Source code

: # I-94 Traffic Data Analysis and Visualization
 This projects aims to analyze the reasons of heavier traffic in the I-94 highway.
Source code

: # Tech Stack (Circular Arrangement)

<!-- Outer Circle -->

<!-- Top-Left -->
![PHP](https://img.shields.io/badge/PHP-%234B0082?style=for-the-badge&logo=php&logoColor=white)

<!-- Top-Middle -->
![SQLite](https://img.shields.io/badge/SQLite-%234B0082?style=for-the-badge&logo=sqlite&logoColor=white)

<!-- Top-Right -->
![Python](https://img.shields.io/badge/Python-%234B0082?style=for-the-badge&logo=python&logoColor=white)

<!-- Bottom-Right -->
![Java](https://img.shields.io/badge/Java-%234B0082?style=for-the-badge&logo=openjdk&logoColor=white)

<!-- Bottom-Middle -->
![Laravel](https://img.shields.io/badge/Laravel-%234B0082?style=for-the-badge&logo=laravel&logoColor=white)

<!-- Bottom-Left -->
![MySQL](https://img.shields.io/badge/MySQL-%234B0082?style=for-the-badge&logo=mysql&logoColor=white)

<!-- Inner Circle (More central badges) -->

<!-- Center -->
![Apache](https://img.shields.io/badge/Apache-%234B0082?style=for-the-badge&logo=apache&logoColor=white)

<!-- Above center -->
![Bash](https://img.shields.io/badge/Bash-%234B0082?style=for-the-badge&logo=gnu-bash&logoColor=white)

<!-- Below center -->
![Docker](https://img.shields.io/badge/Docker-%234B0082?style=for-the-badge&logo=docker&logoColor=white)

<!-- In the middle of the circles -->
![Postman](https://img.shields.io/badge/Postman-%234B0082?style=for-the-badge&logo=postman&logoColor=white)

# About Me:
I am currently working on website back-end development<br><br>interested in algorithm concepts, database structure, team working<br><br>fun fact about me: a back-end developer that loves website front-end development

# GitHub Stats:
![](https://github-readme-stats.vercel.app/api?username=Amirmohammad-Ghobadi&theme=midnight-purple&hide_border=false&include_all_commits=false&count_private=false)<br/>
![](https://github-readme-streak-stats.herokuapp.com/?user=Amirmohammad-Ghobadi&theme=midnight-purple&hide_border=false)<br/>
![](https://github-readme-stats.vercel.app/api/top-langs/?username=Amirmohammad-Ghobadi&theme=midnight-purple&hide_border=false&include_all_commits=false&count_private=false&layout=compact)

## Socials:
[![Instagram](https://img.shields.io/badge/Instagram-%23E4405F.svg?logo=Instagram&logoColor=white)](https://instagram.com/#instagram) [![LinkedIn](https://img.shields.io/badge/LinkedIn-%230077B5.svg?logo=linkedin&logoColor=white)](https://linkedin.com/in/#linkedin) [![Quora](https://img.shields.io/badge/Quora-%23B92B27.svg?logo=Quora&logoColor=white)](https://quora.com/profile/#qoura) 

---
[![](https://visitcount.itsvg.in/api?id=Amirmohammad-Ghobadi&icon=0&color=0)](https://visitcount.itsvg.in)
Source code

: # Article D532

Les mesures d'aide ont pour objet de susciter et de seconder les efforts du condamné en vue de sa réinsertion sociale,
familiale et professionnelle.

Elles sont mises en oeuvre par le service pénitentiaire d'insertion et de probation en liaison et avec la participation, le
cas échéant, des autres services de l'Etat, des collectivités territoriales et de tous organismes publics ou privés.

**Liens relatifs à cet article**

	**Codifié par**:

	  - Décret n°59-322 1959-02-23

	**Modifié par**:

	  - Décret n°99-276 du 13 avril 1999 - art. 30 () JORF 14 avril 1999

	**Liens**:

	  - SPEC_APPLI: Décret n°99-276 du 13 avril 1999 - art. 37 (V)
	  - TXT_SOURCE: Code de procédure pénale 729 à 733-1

THE PROBLEM:
Every line of the listing is to be transcribed exactly.

RESPONSE:
Source code

: # I-94 Traffic Data Analysis and Visualization
 This projects aims to analyze the reasons of heavier traffic in the I-94 highway.
Source code

: # Tech Stack (Circular Arrangement)

<!-- Outer Circle -->

<!-- Top-Left -->
![PHP](https://img.shields.io/badge/PHP-%234B0082?style=for-the-badge&logo=php&logoColor=white)

<!-- Top-Middle -->
![SQLite](https://img.shields.io/badge/SQLite-%234B0082?style=for-the-badge&logo=sqlite&logoColor=white)

<!-- Top-Right -->
![Python](https://img.shields.io/badge/Python-%234B0082?style=for-the-badge&logo=python&logoColor=white)

<!-- Bottom-Right -->
![Java](https://img.shields.io/badge/Java-%234B0082?style=for-the-badge&logo=openjdk&logoColor=white)

<!-- Bottom-Middle -->
![Laravel](https://img.shields.io/badge/Laravel-%234B0082?style=for-the-badge&logo=laravel&logoColor=white)

<!-- Bottom-Left -->
![MySQL](https://img.shields.io/badge/MySQL-%234B0082?style=for-the-badge&logo=mysql&logoColor=white)

<!-- Inner Circle (More central badges) -->

<!-- Center -->
![Apache](https://img.shields.io/badge/Apache-%234B0082?style=for-the-badge&logo=apache&logoColor=white)

<!-- Above center -->
![Bash](https://img.shields.io/badge/Bash-%234B0082?style=for-the-badge&logo=gnu-bash&logoColor=white)

<!-- Below center -->
![Docker](https://img.shields.io/badge/Docker-%234B0082?style=for-the-badge&logo=docker&logoColor=white)

<!-- In the middle of the circles -->
![Postman](https://img.shields.io/badge/Postman-%234B0082?style=for-the-badge&logo=postman&logoColor=white)

# About Me:
I am currently working on website back-end development<br><br>interested in algorithm concepts, database structure, team working<br><br>fun fact about me: a back-end developer that loves website front-end development

# GitHub Stats:
![](https://github-readme-stats.vercel.app/api?username=Amirmohammad-Ghobadi&theme=midnight-purple&hide_border=false&include_all_commits=false&count_private=false)<br/>
![](https://github-readme-streak-stats.herokuapp.com/?user=Amirmohammad-Ghobadi&theme=midnight-purple&hide_border=false)<br/>
![](https://github-readme-stats.vercel.app/api/top-langs/?username=Amirmohammad-Ghobadi&theme=midnight-purple&hide_border=false&include_all_commits=false&count_private=false&layout=compact)

## Socials:
[![Instagram](https://img.shields.io/badge/Instagram-%23E4405F.svg?logo=Instagram&logoColor=white)](https://instagram.com/#instagram) [![LinkedIn](https://img.shields.io/badge/LinkedIn-%230077B5.svg?logo=linkedin&logoColor=white)](https://linkedin.com/in/#linkedin) [![Quora](https://img.shields.io/badge/Quora-%23B92B27.svg?logo=Quora&logoColor=white)](https://quora.com/profile/#qoura) 

---
[![](https://visitcount.itsvg.in/api?id=Amirmohammad-Ghobadi&icon=0&color=0)](https://visitcount.itsvg.in)
Source code

: # Article D532

Les mesures d'aide ont pour objet de susciter et de seconder les efforts du condamné en vue de sa réinsertion sociale,
familiale et professionnelle.

Elles sont mises en oeuvre par le service pénitentiaire d'insertion et de probation en liaison et avec la participation, le
cas échéant, des autres services de l'Etat, des collectivités territoriales et de tous organismes publics ou privés.

**Liens relatifs à cet article**

	**Codifié par**:

	  - Décret n°59-322 1959-02-23

	**Modifié par**:

	  - Décret n°99-276 du 13 avril 1999 - art. 30 () JORF 14 avril 1999

	**Liens**:

	  - SPEC_APPLI: Décret n°99-276 du 13 avril 1999 - art. 37 (V)
	  - TXT_SOURCE: Code de procédure pénale 729 à 733-1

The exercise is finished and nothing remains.